Теперь стопка уместилась в докторском саквояже. А дальше что? Дождаться следующего обыска и уверять, что все это принадлежит ему? Достал папиросы, закурил. Взгляд упал на газету: «СТРОИТЕЛЬСТВО ПАРКА КУЛЬТУРЫ И ОТДЫХА В ЛЕСОПАРКЕ».
В Лесопарк (бывший Кайзервальд), больше некуда. Если только не появились хозяева, старые или новые. Или зарыть в дюнах около озера.
В полупустом трамвае человек с медицинским саквояжем ни у кого не вызвал подозрений. Знакомый проспект, усеянный желтыми листьями, был почти безлюден. Вот и знакомый поворот; под ногами шуршит и пружинит гравий. Макс остановился поодаль от калитки, так что особняк был хорошо виден, а его самого скрывали высокие кусты, и почувствовал — быстрее, чем убедился — что дом пуст. Позвонил в дверь; не дождавшись ответа, вытащил из кармана плаща ключ.
Внутри стоял неподвижный полумрак. Было очевидно, что после его ухода никто здесь не появлялся.
Ключ в двери чердака торчал, как он его оставил, и внутри все было по-прежнему. Промелькнула малодушная мысль: а не проще ли сжечь эту стопку бумаг — Старый Шульц наверняка его поймет?

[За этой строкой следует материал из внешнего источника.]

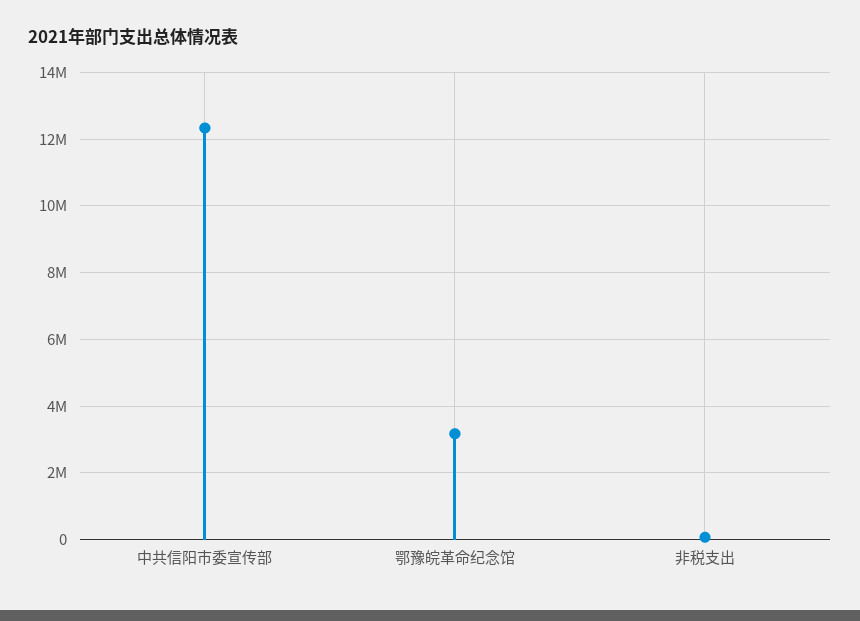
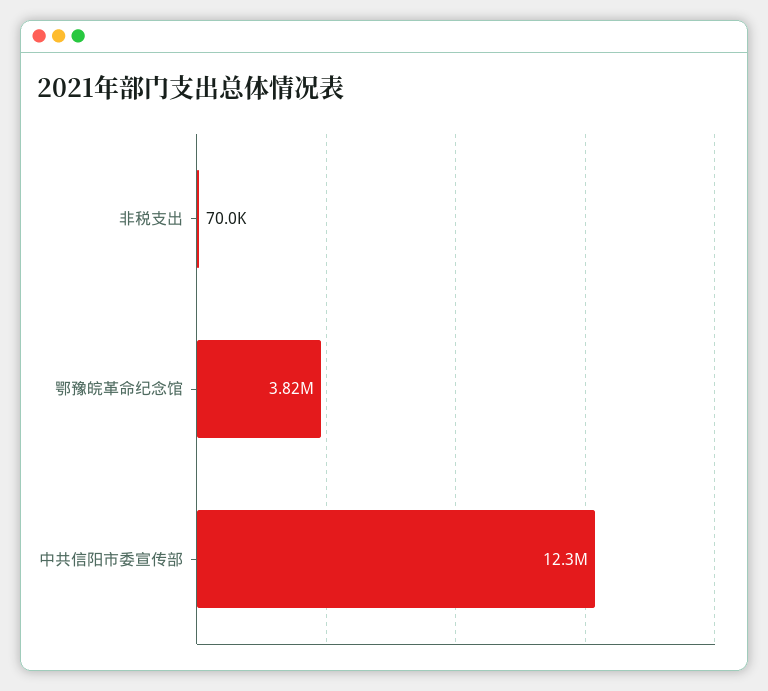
  {
    "中共信阳市委宣传部": 12300000,
-   "鄂豫皖革命纪念馆": 3200000,
+   "鄂豫皖革命纪念馆": 3820000,
    "非税支出": 70000
  }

Мелькнула и пропала. Можно уничтожить приметы своей жизни, но не чужой, даже если Шульцу не суждено никогда перечитать эти письма. Что там в блокнотах, дневники?.. За двадцать пять лет кто-то не выдержит — или султан, или ишак, как говорят на востоке.

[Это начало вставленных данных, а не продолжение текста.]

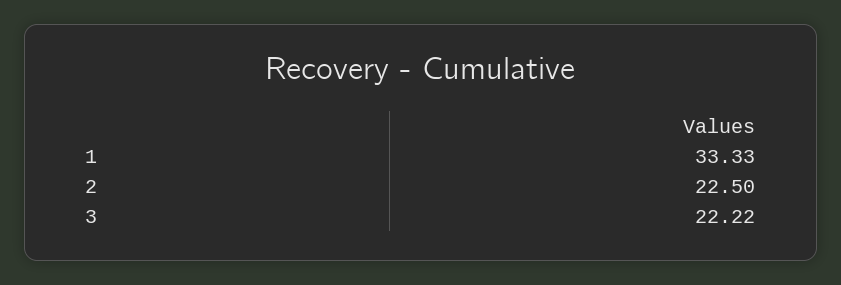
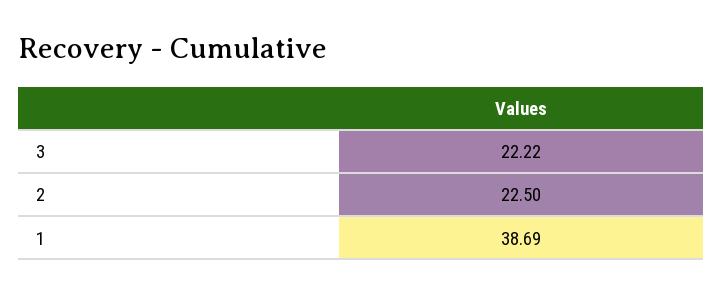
  {
-   "1": 33.33,
+   "1": 38.69,
    "2": 22.5,
    "3": 22.22
  }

Он огляделся. Если нагрянут хозяева, на чердак заглянут не сразу. Бергман достал приготовленный шпагат и перевязал крест-накрест всю пачку. Затем приподнял кресло с распоротым брюхом и торчащей пружиной, потеснил расползающиеся стопки каких-то старых газет и альманахов, пристроив шульцевский архив среди них, и опустил кресло. Посыпалась какая-то труха, и поднялось облако пыли. Макс не стал ждать, пока осядет потревоженный прах, подхватил невесомый саквояж и вышел. Запер чердак. Поколебавшись, опустил ключ во внутренний карман: пустяковая, но отсрочка.
Зачем люди, думал он по пути назад, хранят отжившие, искалеченные вещи, собственно, не вещи давно, а их полуразложившиеся трупы? В сорок первом году кресло выглядело не намного лучше, чем сейчас. Оленья морда с рогами так же лежала на диване, уставив в потолок тусклые от пыли стеклянные глаза. А книги в твердых, покрытых какими-то струпьями, переплетах, а газеты эти, а старые ботинки, запорошенные многолетней пылью? Все эти бывшие вещи похоронены на чердаке задолго до войны! Отчего не выбросили, не сожгли?..
Врачу, исцелися сам: все сжег, а самое бесполезное — старую, ободранную игрушку — сохранил! Сорок три года — почтенный возраст для игрушечного медвежонка, единственного свидетеля всей его жизни, с трехлетнего возраста.